Citing to section 1516.5’s legislative history, father claims the statute was designed to apply to situations unlike his, such as where the parent is not likely to reclaim the child or where a drug-addicted mother places the child in guardianship hoping to rehabilitate herself, yet fails to do so. In determining statutory intent, however, we look first to the statute’s language, giving effect to its plain meaning. (Burden v. Snowden (1992) 2 Cal.4th 556, 565.) Father does not contend the statute is ambiguous. Accordingly, we look only to the statute, which clearly requires the court to consider all factors relating to the best interest of the child in determining that the child would benefit from being adopted by his or her guardian. (§ 1516.5, subd. (a)(3).)

         The evidence here showed that Asher had a chaotic home life before coming to live with guardians – he lived primarily with mother, with father having weekend visits, although sometimes father lived with the Asher and mother. Father took custody of Asher full-time for six months after allegations of molestation by a neighbor surfaced while Asher lived with mother. When father knew he would be going to prison, he placed Asher in a good home with the maternal grandparents. While in prison, father kept in contact with Asher as much as possible through telephone and in-person visits, he also wrote Asher and sent him gifts. Guardians facilitated that contact because they believed father had changed and was trying to be a good father; they told him he was a good father in their letters to him because they believed it was in Asher’s best interest to have an ongoing relationship with father.

         Nevertheless, as father’s release date neared, the guardians became concerned because Asher was expressing “anxiety and fears about things[, ]” and Asher told Laurie, at his therapist’s urging, about “his anxieties about being with his dad.” Thereafter, guardians wrote father a list of expectations if visitation was to take place after father’s release. Although father did not respond to the letter in writing, he continued to seek to initiate visits with Asher. Guardians, however, would not take his calls, apparently because father would not accede to their demands, effectively cutting off all communication. After father filed his visitation petition, instead of trying work out a visitation plan, guardians filed this action seeking to terminate father’s parental rights.
--
■ TASKS ■
1. In the court opinion excerpt about Asher's guardianship, where did father place Asher when he knew he would be going to prison?
2. Proceed with the court opinion excerpt about Asher's guardianship, continuing on from its final sentence.
The data below has no connection to the court opinion excerpt about Asher's guardianship.
--
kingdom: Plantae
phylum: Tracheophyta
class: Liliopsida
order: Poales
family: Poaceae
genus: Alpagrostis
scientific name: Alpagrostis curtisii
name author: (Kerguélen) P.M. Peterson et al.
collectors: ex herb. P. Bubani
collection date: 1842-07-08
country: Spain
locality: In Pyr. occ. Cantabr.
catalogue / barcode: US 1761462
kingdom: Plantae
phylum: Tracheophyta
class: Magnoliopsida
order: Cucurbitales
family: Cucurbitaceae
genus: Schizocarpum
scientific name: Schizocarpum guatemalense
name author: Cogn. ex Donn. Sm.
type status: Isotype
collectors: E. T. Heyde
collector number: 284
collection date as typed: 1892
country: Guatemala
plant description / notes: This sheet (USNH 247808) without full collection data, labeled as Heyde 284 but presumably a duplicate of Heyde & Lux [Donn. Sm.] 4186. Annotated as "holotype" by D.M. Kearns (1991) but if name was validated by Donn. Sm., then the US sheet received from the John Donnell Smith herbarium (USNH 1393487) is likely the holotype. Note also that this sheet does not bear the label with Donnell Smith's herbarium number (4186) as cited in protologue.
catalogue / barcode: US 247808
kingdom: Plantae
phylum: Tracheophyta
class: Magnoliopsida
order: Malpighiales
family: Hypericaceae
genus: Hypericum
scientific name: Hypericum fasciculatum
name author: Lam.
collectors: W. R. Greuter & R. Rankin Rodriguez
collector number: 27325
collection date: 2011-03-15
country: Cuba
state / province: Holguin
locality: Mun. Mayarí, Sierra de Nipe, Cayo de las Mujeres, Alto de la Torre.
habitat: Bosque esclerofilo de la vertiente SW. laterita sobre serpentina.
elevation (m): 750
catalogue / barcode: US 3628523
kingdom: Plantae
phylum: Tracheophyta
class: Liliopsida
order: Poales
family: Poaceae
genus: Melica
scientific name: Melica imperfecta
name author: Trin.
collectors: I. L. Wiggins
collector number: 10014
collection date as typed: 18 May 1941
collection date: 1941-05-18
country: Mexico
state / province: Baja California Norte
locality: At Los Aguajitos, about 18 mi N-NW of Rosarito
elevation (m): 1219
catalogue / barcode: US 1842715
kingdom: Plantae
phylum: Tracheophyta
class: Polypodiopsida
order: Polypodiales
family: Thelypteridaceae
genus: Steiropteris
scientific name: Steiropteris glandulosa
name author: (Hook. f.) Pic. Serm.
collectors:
--
■ LIST OF ANSWERS ■
1. He placed Asher in a good home with the maternal grandparents.

2.
         In reviewing the record before the trial court, it is apparent that there is little evidence of the quality of father’s relationship with Asher. While there was evidence that Asher had difficulty after prison visits and, as father’s release date approached, became anxious about “being with father[, ]” there is no evidence from which the trial court reasonably could infer that Asher’s anxieties were more than a normal reaction to either visiting father in prison, or to father’s impending release and the uncertainty that would engender. No expert testimony was presented about the quality of their relationship or that continued contact with father would be detrimental to Asher. Significantly, Asher’s therapist did not testify about his therapy or her recommendations. Although Asher told the court investigator he wanted guardians to adopt him, and his life before coming to live with guardians was chaotic and caused him to assume a parental role, no evidence was presented that Asher was asked how he felt about his visits with father or how he would feel if he never saw father again.

         What the evidence does show is that guardians had believed an ongoing father/son relationship was in Asher’s best interest, but they and father came to an impasse on how to handle visits after father’s release from prison. When father was unwilling to comply with their demands, they petitioned to terminate his parental rights. Given all of the circumstances, the evidence failed to satisfy guardians’ burden of showing that adoption was a better option than guardianship with continued parental involvement. This is because there simply was not enough evidence of father’s relationship with Asher from which the trial court could compare the benefits of adoption to the benefits of guardianship with the possibility of visitation with father.

         Pointing to Asher’s life before the guardianship, guardians assert that it is not in Asher’s best interest to return Asher to the chaotic life he had with his drug-abusing parents. But whether Asher should be returned to father’s custody was not the issue before the trial court. Moreover, guardians did not present any evidence that father’s circumstances at the time of the hearing would present such a danger to Asher. The only evidence of father’s current circumstances came from father, who testified that he was not using drugs, his drug tests were negative, and he had a job.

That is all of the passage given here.